Волосы Нина укладывала в строгое каре по моде, но непослушные вьющиеся пряди постоянно выскакивали из-под головных уборов и заколок и все равно лежали волнами. Если Нина их не укладывала по всей строгости – на даче или когда ленилась, – на ее голове возникало черное облако из по-африкански кудрявых волос. «Мелкий бес», как она говорила. В Нине и правда было что-то неспокойное, резкое, хваткое: она умела быстро принимать решения, в голове просчитывать варианты и выбирать правильный, полагаясь на интуицию и смелость. «В тебя как будто черт вселился», – замечал иногда Генрих, наблюдая за ее кипучей деятельностью. «А я его не выселяла», – парировала Нина.
Генрих давно привык к импульсивности жены, ни в чем ее не ограничивал, их жизни были четко разделены: частная жизнь Нины и частная жизнь Генриха – Гены, как его называл ближний круг. Нина принимала амбиции Гены, привычку с головой отдаваться работе, его увлечения: Гена коллекционировал предметы искусства, любил красивые вещи, в основном посуду и статуэтки, иногда картины, многое в этом понимал – мог отличить подделку от подлинника, любил музеи. По-настоящему мужских занятий у него не было, разве что поезда, но поезда были неминуемым пристрастием каждого работника Наркомата путей сообщения. Генрих был очень красив: черты его матери, русской дворянки, удачно сошлись с чертами отца, этнического немца, отчего в лице Генриха проявились и немецкая строгость, и порода, а любовь к велосипедам и лыжам позволяла ему выглядеть молодо и подтянуто, несмотря на то что он был отчетливо старше Нины.

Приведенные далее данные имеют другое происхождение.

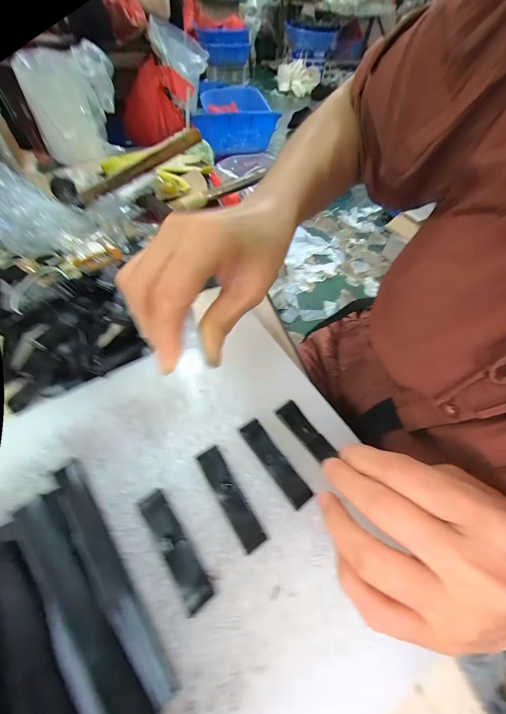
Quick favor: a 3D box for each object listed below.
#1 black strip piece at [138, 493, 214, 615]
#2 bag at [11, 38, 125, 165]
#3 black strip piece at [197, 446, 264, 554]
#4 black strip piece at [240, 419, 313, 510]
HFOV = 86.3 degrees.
[{"bbox_3d":[-0.047,0.111,0.160,0.014,0.007,0.065,-31,64,-23],"label":"black strip piece"},{"bbox_3d":[-0.298,-0.423,0.462,0.139,0.139,0.063,-27,63,-19],"label":"bag"},{"bbox_3d":[-0.015,0.089,0.176,0.015,0.008,0.064,-26,62,-21],"label":"black strip piece"},{"bbox_3d":[0.014,0.072,0.188,0.015,0.007,0.062,-29,63,-22],"label":"black strip piece"}]

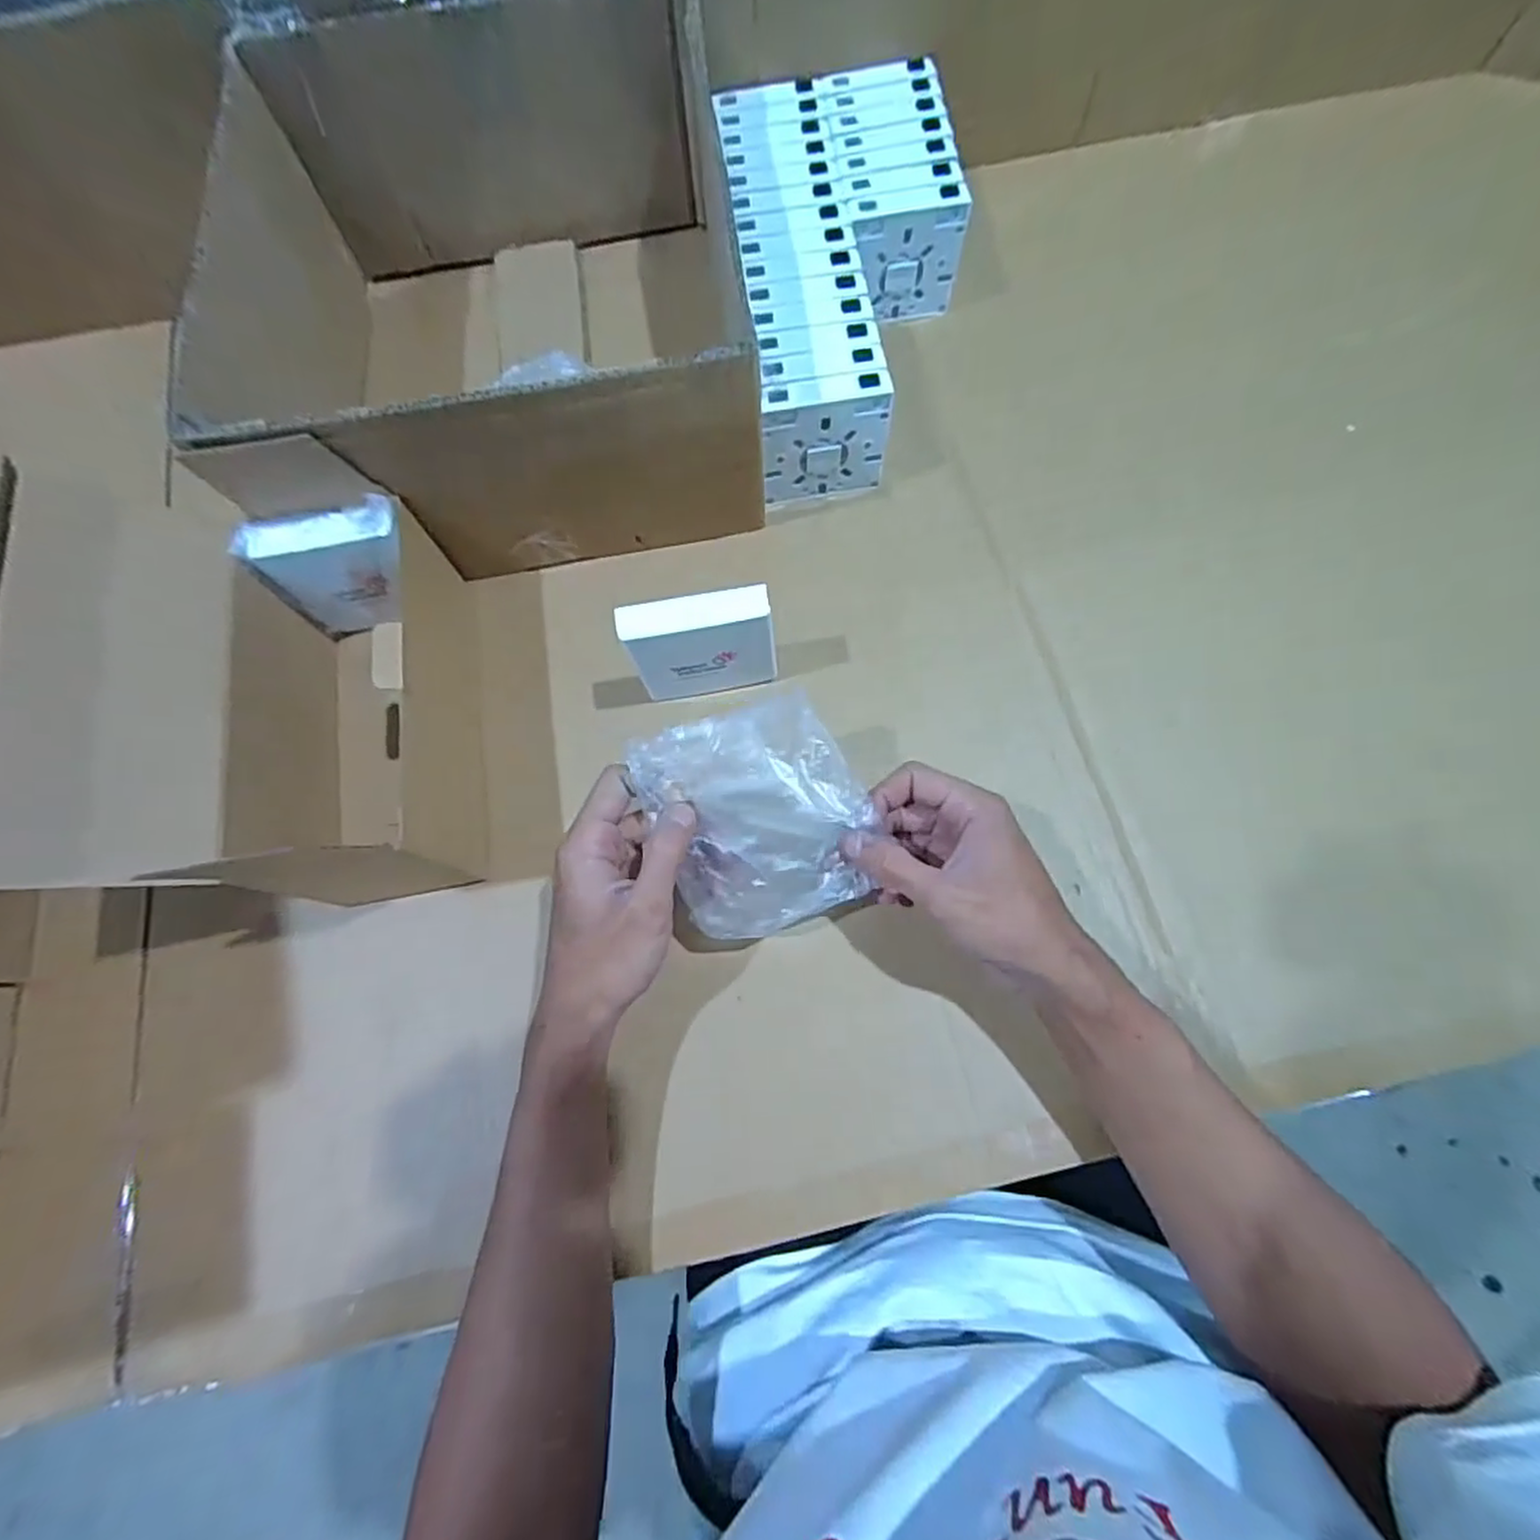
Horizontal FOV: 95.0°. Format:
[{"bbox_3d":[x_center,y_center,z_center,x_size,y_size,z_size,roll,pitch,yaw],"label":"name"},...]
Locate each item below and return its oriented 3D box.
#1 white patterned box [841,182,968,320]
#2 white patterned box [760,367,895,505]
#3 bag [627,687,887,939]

В этом году ему как раз исполнилось сорок пять; юбилей отпраздновали на аэродроме, где Гена исполнил свою давнюю мечту – прыгнул с парашютом.
В благодарность за то, что Нина не посягала на его свободу и многого не требовала, Гена позволял и ей иметь свои, только свои развлечения – встречаться с подругами, шить наряды, устраивать карнавальные вечера на даче, ходить в театр, курить и петь. Нина хорошо пела. Она отлично владела инструментом, он даже купил и перевез на дачу старенький «Лихтенталь», несмотря на то что на вечерах, которые устраивала Нина, все чаще звучал патефон. Нина заявляла, что не хочет быть мебелью, по нраву ей главные роли, а для этого нужно участвовать, а не сидеть за фортепиано. Но иногда все же играла – вечерами, одна, для себя. Генрих даже выходил из своего кабинета, чтобы послушать.